GIVEN INFORMATION:
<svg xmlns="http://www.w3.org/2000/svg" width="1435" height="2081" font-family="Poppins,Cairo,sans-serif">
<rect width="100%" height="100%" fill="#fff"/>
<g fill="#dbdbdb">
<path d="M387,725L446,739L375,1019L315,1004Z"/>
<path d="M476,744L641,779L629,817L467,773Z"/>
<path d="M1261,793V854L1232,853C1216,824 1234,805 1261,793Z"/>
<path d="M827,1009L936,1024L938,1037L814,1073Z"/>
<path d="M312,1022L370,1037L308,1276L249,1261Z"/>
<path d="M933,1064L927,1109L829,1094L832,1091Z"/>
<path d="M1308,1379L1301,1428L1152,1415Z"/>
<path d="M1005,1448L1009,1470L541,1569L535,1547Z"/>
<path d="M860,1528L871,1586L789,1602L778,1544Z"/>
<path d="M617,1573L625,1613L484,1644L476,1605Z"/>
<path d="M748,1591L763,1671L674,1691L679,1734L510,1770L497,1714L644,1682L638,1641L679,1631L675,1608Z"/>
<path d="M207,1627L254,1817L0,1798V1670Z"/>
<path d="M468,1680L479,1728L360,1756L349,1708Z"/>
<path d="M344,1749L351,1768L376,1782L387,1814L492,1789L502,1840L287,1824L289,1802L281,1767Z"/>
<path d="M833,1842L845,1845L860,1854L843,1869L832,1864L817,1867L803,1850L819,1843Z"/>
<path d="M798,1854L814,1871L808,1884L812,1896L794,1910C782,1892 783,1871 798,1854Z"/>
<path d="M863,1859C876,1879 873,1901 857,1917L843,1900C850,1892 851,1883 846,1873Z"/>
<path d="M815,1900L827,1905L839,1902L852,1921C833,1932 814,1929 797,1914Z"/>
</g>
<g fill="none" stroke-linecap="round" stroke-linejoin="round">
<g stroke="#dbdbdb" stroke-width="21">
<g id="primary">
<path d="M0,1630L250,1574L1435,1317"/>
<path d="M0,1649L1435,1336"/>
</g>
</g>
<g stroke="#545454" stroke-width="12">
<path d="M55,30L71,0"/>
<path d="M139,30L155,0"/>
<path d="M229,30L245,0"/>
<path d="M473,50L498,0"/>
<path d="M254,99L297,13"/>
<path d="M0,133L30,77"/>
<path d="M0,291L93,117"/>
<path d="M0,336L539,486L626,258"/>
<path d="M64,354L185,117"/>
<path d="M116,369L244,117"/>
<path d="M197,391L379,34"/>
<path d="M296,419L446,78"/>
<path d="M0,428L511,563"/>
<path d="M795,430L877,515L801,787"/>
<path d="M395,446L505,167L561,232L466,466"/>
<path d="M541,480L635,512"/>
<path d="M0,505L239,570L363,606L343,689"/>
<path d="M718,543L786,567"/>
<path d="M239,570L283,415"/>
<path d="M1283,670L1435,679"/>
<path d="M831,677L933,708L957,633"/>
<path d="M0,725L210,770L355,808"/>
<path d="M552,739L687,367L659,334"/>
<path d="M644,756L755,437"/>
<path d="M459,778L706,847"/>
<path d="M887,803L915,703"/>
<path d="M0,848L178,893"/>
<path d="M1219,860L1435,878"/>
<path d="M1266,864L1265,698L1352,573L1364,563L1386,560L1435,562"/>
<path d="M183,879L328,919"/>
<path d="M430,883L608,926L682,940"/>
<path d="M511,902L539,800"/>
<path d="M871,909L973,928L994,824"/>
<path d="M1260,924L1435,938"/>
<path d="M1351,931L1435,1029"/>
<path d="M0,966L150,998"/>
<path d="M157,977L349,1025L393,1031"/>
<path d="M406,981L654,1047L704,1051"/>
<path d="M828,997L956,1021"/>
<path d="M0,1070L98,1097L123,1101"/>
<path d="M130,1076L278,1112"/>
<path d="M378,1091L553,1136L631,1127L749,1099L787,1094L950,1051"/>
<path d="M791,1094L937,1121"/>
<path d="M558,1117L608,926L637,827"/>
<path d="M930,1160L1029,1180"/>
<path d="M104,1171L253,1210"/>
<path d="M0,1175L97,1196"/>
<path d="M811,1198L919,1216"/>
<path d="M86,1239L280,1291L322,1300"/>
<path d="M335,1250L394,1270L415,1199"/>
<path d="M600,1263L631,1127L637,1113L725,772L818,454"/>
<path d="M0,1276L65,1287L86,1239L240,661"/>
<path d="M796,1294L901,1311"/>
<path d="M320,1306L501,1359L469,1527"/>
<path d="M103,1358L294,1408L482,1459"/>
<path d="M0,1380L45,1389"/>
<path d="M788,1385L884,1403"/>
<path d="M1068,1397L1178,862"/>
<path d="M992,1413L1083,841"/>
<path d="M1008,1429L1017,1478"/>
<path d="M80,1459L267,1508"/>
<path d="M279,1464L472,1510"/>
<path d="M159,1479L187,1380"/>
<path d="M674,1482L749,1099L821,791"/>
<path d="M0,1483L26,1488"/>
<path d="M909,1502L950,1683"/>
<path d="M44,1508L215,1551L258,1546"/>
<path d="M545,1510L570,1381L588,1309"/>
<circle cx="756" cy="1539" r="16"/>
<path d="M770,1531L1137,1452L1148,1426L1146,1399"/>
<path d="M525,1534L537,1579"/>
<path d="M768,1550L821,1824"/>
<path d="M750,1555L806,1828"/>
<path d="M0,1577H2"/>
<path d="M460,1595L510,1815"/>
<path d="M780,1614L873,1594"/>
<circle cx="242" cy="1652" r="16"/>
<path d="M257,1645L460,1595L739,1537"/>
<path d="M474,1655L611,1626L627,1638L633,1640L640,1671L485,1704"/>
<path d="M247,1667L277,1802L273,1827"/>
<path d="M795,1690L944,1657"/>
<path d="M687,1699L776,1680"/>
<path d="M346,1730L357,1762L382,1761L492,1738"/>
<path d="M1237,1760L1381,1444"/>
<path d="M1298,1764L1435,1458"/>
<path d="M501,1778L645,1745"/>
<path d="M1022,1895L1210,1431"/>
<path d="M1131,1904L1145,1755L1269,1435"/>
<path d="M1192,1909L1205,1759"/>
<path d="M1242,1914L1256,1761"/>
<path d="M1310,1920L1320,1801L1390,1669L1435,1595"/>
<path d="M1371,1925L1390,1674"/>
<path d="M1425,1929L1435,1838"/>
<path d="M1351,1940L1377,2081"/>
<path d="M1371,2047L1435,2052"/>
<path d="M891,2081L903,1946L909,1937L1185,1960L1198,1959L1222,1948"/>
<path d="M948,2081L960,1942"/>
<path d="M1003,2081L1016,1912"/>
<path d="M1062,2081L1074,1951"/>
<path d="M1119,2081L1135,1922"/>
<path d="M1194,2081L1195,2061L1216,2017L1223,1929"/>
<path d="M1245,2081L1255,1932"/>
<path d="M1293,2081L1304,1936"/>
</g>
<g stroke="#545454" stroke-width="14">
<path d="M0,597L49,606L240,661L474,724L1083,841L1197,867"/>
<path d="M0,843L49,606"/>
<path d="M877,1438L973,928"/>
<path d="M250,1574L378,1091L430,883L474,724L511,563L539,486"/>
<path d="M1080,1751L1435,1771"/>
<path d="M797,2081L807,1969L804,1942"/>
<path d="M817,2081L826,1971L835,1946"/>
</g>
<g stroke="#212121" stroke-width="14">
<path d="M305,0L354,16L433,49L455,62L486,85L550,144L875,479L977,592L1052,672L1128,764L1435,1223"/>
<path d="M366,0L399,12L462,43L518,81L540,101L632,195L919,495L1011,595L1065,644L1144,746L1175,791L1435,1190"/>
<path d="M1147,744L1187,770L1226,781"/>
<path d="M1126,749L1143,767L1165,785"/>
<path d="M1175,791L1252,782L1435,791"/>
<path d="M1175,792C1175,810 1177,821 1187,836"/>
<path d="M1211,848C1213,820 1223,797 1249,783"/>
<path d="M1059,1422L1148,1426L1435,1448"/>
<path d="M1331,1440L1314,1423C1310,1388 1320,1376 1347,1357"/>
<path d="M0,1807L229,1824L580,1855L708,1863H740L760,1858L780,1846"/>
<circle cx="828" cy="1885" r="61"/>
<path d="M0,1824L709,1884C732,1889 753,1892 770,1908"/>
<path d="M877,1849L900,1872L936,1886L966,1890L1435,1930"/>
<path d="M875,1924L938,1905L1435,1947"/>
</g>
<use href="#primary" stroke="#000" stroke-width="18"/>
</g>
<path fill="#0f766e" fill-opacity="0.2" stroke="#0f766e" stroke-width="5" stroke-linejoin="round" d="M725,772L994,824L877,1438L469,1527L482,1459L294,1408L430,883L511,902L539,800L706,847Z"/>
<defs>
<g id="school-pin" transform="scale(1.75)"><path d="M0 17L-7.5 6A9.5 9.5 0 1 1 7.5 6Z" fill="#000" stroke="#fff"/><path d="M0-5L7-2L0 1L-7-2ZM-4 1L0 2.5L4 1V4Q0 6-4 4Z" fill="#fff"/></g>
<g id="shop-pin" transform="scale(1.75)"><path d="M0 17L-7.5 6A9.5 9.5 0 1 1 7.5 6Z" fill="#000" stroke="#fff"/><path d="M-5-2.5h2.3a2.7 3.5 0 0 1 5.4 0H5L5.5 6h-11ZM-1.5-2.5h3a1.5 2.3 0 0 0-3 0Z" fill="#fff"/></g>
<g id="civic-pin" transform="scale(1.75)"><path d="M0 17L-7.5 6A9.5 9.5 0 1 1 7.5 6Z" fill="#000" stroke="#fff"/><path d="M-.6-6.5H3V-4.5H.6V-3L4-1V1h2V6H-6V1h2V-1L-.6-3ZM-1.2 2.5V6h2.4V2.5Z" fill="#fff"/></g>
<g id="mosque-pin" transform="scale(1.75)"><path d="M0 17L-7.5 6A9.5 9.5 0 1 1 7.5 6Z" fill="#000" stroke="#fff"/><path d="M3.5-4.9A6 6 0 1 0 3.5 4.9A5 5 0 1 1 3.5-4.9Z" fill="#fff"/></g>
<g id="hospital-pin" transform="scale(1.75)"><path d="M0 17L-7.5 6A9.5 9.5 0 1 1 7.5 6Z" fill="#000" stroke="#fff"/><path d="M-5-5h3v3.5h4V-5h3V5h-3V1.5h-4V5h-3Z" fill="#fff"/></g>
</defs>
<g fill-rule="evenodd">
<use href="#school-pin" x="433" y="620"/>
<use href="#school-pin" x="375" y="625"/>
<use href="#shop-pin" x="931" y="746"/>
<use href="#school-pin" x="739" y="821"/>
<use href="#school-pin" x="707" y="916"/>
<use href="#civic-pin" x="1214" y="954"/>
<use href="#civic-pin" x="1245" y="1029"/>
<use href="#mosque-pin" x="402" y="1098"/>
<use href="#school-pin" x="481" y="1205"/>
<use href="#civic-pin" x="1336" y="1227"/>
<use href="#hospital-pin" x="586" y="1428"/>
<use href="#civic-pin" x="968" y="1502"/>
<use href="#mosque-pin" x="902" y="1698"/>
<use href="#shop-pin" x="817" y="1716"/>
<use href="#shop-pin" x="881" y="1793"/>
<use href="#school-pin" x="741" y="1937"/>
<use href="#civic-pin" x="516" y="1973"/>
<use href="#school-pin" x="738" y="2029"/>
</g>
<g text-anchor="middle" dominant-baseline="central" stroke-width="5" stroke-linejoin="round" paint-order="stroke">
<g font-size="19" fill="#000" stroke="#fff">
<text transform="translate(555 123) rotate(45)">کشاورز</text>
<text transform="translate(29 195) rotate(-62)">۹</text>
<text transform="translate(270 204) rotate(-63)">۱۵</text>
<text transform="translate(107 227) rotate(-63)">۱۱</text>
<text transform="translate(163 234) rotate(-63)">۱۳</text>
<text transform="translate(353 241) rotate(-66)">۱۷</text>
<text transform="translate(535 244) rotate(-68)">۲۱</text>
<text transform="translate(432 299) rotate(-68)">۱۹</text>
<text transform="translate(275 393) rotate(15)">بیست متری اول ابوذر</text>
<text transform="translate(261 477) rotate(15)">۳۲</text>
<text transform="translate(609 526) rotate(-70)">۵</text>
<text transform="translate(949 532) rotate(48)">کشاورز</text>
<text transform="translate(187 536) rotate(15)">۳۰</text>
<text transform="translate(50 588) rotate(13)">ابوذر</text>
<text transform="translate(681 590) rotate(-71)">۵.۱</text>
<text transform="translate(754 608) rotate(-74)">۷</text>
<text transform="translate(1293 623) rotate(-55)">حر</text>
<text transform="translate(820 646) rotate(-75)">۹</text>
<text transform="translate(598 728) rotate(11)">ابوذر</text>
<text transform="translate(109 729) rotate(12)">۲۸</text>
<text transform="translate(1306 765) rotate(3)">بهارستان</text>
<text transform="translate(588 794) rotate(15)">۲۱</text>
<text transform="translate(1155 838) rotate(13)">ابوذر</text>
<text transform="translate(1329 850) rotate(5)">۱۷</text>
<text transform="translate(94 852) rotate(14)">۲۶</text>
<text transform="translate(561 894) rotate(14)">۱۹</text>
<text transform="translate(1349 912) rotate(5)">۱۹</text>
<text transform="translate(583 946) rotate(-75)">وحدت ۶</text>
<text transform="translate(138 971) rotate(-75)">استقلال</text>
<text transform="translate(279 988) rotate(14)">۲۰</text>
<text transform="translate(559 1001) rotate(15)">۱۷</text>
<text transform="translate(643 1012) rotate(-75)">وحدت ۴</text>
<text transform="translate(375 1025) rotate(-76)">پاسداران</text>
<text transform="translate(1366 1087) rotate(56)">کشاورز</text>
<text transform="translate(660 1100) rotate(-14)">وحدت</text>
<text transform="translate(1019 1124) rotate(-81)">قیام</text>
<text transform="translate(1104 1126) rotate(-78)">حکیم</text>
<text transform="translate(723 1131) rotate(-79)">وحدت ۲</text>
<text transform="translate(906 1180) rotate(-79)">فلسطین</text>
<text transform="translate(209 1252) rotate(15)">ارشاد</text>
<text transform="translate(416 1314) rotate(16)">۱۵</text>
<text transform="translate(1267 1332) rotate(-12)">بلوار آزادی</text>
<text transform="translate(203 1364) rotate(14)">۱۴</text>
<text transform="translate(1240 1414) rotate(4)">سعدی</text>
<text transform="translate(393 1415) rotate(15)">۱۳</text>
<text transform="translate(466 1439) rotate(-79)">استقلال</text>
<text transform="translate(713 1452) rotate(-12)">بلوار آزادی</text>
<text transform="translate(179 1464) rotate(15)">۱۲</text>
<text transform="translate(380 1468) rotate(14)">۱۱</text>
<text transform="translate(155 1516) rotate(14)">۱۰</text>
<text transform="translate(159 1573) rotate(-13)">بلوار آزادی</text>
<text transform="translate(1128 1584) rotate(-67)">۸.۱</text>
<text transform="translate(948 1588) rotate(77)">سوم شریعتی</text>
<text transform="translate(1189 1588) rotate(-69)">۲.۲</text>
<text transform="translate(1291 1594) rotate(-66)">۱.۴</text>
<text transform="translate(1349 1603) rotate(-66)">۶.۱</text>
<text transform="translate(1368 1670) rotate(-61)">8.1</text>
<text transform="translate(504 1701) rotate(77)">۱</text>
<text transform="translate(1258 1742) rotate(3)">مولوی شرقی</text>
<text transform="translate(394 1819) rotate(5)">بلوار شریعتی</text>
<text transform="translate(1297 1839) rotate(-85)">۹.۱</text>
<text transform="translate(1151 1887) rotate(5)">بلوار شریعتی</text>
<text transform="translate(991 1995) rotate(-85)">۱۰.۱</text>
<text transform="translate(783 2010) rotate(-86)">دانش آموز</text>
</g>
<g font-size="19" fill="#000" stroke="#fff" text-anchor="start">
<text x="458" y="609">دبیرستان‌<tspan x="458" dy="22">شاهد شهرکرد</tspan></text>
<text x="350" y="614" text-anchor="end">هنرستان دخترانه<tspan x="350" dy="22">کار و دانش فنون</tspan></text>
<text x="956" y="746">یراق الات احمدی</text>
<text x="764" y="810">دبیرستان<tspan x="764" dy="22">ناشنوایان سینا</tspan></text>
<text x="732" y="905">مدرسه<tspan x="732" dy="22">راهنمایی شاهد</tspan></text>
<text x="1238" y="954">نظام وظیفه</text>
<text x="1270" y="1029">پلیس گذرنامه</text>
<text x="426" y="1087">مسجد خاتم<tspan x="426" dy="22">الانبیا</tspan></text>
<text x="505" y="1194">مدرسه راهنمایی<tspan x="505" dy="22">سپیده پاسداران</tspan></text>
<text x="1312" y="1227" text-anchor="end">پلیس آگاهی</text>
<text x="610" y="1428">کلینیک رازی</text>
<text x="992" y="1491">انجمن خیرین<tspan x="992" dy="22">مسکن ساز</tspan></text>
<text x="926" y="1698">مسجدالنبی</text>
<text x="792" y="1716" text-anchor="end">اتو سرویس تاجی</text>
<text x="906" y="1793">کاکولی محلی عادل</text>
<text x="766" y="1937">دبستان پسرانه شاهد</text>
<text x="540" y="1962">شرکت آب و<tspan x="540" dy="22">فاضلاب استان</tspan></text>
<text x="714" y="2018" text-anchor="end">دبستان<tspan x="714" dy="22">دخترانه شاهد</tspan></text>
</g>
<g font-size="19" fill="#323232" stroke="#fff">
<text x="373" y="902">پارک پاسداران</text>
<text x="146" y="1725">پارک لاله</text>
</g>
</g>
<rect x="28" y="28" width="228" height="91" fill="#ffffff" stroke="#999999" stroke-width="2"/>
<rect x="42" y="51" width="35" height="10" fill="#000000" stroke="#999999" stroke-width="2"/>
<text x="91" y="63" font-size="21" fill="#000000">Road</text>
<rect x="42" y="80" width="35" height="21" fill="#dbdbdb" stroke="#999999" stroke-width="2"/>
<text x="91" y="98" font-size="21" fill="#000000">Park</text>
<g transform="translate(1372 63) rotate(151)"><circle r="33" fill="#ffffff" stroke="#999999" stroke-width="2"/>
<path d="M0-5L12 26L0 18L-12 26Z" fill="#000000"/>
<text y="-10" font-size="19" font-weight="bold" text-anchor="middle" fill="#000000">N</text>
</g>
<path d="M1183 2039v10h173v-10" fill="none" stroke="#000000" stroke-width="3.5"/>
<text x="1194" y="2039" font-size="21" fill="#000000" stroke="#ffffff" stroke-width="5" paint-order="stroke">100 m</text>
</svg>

--

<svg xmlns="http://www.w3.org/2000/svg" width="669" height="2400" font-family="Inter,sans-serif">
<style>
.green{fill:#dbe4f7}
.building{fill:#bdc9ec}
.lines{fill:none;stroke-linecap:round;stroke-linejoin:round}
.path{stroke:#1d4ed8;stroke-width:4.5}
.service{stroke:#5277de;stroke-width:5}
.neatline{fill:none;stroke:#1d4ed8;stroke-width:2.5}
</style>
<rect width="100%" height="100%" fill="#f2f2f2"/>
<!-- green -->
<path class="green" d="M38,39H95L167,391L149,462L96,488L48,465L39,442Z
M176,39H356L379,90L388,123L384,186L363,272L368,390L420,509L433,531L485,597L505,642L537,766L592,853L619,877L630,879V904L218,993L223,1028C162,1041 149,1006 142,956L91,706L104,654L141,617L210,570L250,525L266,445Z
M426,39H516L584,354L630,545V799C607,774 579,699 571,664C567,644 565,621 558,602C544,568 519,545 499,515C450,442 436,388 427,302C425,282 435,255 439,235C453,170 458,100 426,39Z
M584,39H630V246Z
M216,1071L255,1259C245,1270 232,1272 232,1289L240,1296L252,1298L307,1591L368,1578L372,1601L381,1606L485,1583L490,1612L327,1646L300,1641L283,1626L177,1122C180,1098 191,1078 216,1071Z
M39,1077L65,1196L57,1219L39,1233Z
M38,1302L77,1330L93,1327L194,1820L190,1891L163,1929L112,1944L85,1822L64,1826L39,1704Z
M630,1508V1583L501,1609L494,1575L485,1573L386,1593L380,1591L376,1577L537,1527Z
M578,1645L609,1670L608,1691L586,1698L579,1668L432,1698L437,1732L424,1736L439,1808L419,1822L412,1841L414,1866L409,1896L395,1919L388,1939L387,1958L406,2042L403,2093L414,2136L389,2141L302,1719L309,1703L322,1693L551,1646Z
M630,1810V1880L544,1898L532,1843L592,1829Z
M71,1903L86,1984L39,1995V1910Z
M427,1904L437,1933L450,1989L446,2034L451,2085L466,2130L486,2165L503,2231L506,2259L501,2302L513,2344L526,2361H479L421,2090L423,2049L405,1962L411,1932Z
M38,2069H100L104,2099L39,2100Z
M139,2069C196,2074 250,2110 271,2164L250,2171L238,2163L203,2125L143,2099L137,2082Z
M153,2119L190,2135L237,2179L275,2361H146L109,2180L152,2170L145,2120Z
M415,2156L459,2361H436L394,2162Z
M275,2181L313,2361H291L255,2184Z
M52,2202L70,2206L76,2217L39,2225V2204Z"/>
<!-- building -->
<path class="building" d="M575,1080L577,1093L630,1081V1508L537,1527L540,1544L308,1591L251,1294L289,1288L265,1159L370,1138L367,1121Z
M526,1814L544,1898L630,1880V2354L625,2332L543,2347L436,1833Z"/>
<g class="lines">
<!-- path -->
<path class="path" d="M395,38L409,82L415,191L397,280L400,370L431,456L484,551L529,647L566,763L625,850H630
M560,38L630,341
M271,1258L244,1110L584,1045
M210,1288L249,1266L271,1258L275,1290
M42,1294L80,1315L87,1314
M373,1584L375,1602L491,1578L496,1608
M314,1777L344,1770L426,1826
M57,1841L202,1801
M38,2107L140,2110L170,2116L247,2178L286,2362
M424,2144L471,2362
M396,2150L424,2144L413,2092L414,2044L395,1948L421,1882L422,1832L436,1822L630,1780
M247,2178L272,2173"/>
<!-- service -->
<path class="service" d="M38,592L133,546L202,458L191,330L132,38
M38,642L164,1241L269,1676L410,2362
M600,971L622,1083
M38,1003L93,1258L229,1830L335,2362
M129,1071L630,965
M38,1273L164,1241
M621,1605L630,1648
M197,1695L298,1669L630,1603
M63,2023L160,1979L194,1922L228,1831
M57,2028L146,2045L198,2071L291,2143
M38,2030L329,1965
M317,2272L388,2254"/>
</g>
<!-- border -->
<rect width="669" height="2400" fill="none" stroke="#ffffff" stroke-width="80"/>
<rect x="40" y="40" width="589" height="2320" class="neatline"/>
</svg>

YOUR OBJECTIVE: Wherever the word "lines" appears in a line of the data, copy that line.

SOLUTION:
.lines{fill:none;stroke-linecap:round;stroke-linejoin:round}
<g class="lines">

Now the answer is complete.